*** Begin section ***

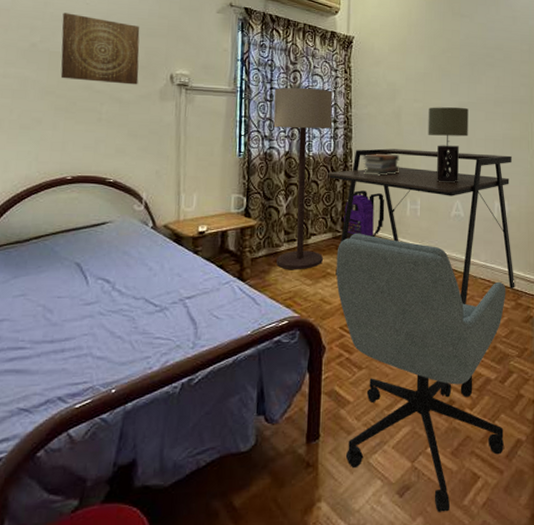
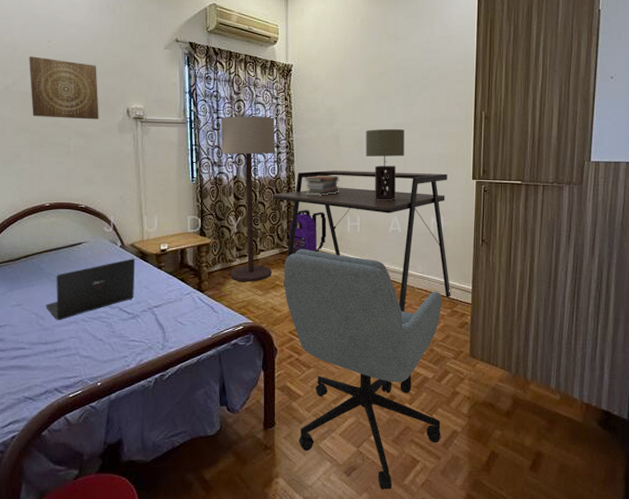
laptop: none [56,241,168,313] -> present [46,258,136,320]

*** End section ***
*** Begin section ***

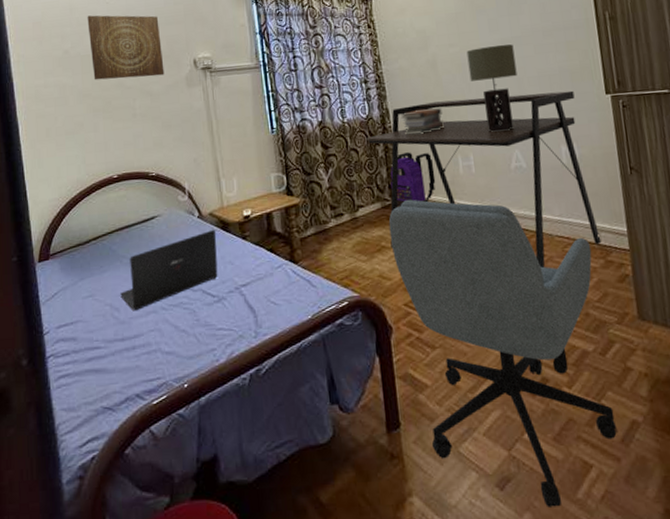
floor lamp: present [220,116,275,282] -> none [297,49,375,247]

*** End section ***
*** Begin section ***

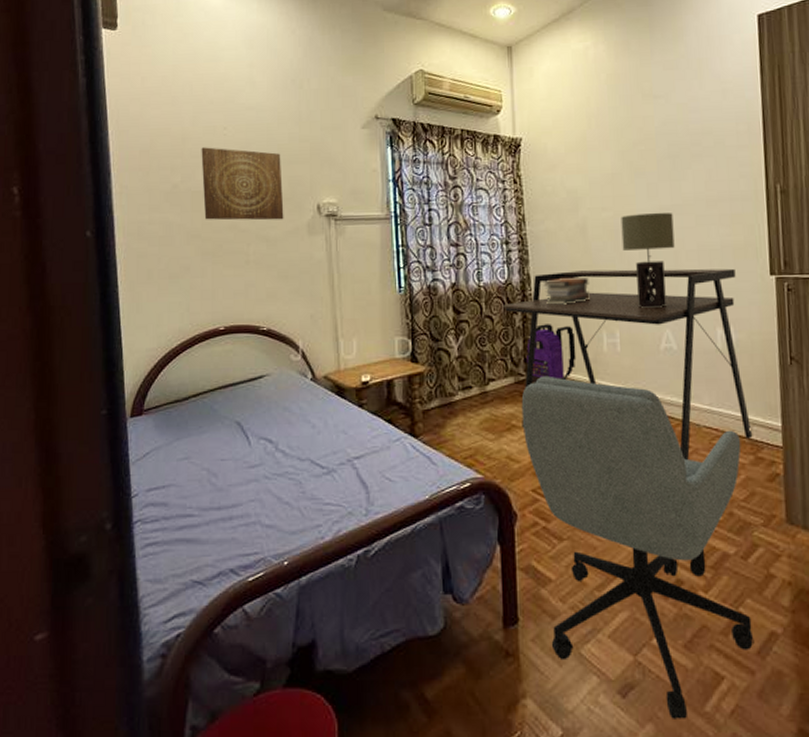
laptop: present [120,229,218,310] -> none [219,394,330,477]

*** End section ***

WHAT TO PRODUCE
The count alone is wanted: how many lines above hold the string "laptop"?

ANSWER FOR THE TASK
2